Cameroun – Prise en charge dans les hôpitaux publics :  Les premiers changements déjà visibles

Les nouvelles directives du Minsanté pour une meilleure prise en charge des malades connaissent un début d’application.

A l’Hôpital de district de la Cité verte à Yaoundé, les patients ne désemplissent pas. Bien que le week-end s’annonce ce vendredi, le personnel s’attèle à la tâche. L’ambiance baigne entre l’accueil, la réception et la consultation des patients par les médecins assistés des infirmières. Ici, tous les services sont guidés par des plaques indicatives avec flèches. Propreté et bon accueil sont les maîtres-mots. Même le décor agrémenté de belles fleurs ne laisse aucun malade indifférent. « Ils sont très accueillants et ne négligent aucun malade. Les locaux sont bien entretenus. C’est ce qui m’attire toujours quand je porte une grossesse. Le suivi des visites prénatales est impeccable », lance Marthe Christelle Rikam. « Tout se joue dans la psychologie du malade. Lorsqu’il est bien encadré, il se sent pris au sérieux surtout lorsque l’accueil est chaleureux et l’environnement propre », lâche une infirmière.
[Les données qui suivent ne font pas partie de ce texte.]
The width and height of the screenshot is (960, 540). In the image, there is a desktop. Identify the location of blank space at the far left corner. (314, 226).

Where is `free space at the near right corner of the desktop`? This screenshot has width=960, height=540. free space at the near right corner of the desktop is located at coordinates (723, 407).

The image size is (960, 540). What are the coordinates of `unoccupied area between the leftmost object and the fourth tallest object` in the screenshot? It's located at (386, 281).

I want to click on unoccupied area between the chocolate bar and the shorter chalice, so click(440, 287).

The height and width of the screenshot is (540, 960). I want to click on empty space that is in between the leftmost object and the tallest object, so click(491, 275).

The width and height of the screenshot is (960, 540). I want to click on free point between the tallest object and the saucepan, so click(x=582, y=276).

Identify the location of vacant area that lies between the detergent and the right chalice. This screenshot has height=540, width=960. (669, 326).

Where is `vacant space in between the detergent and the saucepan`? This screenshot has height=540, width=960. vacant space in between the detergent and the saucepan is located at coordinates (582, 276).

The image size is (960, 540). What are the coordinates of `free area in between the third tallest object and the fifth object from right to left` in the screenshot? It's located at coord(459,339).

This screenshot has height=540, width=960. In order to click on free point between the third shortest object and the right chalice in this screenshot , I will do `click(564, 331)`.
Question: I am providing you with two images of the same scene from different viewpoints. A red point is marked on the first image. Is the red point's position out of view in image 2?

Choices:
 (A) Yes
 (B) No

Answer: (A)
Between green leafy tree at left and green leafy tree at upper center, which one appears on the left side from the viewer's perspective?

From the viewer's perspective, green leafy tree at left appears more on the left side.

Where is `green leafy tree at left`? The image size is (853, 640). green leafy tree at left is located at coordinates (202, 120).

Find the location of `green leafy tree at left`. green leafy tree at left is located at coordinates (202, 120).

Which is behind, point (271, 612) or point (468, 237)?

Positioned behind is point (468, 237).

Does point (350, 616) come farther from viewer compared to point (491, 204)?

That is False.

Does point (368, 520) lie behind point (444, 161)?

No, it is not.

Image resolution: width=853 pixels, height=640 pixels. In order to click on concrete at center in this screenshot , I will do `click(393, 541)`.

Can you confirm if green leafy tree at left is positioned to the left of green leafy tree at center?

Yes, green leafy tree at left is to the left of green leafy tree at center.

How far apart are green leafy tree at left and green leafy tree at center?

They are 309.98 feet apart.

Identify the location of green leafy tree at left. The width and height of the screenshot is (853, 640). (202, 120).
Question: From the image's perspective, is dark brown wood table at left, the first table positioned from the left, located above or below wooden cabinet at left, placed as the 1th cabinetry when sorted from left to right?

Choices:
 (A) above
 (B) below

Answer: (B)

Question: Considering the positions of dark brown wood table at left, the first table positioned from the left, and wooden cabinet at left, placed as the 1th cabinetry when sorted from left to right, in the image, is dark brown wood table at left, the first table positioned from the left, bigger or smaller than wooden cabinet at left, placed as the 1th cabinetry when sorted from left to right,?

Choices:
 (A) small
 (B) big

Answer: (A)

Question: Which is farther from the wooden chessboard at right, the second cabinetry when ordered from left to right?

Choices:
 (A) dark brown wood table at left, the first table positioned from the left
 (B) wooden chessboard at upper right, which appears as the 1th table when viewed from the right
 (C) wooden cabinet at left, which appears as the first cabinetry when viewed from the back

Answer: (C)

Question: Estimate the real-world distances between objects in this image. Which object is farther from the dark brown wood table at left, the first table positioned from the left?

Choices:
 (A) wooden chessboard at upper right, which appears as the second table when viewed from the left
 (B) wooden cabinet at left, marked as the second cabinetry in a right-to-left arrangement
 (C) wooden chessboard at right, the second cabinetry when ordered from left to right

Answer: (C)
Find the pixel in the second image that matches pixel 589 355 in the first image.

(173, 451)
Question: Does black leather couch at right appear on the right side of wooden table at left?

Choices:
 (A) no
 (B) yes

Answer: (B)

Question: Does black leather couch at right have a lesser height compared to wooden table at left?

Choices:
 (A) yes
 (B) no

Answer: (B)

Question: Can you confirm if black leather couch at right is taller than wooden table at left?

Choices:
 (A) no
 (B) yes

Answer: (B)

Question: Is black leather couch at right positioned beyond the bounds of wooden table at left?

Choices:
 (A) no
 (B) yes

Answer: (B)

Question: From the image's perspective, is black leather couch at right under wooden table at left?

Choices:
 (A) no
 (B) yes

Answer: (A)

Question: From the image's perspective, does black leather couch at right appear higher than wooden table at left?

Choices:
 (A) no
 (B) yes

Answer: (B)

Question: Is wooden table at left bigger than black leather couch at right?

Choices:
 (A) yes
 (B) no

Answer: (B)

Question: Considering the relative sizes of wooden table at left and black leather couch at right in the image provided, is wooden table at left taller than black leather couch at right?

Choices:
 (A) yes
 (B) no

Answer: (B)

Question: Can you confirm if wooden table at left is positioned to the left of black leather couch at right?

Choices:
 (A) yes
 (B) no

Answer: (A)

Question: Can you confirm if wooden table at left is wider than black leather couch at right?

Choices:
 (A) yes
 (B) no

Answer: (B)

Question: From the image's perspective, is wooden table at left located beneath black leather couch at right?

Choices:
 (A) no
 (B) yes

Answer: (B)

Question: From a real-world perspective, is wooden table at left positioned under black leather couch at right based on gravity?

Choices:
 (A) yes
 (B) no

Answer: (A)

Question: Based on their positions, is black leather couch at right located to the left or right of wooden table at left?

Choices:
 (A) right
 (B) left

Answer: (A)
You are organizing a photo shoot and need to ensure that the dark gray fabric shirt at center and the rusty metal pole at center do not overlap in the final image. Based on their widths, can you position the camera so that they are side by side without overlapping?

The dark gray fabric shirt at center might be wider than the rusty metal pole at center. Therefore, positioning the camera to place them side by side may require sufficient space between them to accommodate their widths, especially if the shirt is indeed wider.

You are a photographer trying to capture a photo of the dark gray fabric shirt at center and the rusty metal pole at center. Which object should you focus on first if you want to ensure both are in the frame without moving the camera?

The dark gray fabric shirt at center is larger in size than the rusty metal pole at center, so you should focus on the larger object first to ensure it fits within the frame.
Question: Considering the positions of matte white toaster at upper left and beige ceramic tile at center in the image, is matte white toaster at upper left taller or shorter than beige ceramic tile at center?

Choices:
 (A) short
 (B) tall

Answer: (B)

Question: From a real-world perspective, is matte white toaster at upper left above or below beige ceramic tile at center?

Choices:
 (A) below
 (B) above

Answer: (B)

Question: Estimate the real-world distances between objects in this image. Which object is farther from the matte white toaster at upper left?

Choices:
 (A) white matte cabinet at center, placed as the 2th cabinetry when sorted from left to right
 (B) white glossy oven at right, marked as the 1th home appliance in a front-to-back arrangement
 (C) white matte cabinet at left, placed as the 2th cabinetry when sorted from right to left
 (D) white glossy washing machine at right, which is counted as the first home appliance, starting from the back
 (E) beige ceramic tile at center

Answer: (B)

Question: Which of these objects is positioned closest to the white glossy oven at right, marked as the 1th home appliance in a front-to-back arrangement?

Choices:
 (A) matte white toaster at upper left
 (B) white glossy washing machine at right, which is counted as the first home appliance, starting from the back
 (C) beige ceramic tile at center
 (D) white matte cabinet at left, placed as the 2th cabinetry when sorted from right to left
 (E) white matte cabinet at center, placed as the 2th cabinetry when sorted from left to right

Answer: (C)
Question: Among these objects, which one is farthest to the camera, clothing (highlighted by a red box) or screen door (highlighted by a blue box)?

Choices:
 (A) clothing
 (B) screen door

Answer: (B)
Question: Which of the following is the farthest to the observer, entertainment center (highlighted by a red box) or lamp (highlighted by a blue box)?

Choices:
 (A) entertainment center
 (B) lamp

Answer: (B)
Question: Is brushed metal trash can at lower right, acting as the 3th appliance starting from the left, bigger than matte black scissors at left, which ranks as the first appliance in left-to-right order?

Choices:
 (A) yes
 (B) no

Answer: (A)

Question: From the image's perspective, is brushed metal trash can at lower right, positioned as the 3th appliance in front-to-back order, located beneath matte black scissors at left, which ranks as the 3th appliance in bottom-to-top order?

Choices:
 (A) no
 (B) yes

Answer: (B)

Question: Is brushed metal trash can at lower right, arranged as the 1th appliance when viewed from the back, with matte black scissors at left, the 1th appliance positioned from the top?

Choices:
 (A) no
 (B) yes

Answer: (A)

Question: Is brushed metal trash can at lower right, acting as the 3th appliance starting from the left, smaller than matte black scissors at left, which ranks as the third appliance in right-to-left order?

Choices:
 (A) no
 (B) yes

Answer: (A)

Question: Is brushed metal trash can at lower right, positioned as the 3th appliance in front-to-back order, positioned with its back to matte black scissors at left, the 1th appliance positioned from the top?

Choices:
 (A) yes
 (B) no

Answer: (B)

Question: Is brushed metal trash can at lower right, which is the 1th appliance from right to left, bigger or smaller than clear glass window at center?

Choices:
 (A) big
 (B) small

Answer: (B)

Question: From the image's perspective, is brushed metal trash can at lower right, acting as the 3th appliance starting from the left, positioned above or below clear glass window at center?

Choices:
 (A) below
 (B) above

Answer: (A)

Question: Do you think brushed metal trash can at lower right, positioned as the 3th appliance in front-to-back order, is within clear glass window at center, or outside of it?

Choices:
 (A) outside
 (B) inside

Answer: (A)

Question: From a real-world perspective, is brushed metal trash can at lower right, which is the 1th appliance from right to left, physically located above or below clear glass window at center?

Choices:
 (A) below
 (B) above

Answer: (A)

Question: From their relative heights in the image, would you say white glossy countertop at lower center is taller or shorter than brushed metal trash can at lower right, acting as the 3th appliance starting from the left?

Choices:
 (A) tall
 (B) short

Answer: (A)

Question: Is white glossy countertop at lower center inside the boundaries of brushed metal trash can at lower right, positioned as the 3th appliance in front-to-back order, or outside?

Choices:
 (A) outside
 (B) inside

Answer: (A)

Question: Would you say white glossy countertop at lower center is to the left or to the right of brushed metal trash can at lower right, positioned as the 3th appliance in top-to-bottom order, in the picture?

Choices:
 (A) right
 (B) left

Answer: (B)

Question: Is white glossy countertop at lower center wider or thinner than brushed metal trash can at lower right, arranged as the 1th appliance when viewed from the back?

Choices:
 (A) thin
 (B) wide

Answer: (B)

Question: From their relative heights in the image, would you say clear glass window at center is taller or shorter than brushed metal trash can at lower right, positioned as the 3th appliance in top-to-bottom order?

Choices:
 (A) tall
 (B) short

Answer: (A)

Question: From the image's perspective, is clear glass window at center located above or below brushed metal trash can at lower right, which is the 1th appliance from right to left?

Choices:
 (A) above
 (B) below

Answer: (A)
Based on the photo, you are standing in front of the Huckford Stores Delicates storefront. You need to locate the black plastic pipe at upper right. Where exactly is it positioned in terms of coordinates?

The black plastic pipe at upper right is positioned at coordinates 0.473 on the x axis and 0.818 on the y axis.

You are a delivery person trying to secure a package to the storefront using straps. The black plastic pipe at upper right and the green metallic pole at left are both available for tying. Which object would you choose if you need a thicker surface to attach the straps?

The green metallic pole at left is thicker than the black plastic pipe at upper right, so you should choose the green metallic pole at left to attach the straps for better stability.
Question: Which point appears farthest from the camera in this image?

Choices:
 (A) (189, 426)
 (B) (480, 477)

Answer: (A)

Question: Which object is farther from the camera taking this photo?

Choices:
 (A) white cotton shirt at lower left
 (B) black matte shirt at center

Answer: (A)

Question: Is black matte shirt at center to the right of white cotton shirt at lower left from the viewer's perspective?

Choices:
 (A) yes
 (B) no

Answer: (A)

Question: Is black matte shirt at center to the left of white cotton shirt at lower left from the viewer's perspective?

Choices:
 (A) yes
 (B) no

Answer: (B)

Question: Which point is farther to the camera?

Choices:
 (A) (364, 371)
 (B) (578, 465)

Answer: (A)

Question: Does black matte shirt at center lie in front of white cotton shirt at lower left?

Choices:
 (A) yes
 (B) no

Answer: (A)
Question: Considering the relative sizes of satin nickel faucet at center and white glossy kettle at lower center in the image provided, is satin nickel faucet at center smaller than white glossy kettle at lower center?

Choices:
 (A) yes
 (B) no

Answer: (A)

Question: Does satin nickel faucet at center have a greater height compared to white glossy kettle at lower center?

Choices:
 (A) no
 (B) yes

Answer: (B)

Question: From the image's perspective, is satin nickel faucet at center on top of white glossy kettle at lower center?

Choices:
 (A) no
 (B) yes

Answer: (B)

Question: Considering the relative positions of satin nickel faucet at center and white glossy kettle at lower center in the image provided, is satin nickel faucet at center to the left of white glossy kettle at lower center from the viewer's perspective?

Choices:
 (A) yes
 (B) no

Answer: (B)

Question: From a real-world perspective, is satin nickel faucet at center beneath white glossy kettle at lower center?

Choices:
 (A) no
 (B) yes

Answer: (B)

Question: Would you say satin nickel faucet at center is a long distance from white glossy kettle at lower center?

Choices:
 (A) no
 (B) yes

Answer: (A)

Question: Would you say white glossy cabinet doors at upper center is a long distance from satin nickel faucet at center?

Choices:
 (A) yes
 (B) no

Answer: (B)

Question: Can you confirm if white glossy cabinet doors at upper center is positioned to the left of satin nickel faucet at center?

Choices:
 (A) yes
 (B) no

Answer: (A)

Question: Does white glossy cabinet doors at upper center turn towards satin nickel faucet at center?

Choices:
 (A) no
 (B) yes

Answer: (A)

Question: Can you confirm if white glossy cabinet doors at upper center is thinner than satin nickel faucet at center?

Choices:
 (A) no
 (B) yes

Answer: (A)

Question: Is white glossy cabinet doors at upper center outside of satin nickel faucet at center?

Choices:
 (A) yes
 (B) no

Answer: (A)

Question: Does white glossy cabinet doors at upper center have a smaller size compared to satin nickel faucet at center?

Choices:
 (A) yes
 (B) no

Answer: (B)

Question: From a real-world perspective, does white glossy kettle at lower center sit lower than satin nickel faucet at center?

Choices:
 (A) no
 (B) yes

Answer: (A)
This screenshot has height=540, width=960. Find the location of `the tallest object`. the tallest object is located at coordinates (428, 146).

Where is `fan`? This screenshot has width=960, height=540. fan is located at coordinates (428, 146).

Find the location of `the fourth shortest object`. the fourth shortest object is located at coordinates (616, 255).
De temps en temps, le directeur de cette formation hospitalière de 2e catégorie, le Dr Joseph Marie Mendimi Nkodo se rassure que toutes les instructions en matière de prise en charge sont respectées. « Nous n’avons pas attendu les directives de la tutelle pour faire notre travail. Nous avons formé tout notre personnel à l’accueil des malades et c’est pourquoi ils convergent vers nous. Ce sera juste une sensibilisation de routine », rassure le responsable des lieux.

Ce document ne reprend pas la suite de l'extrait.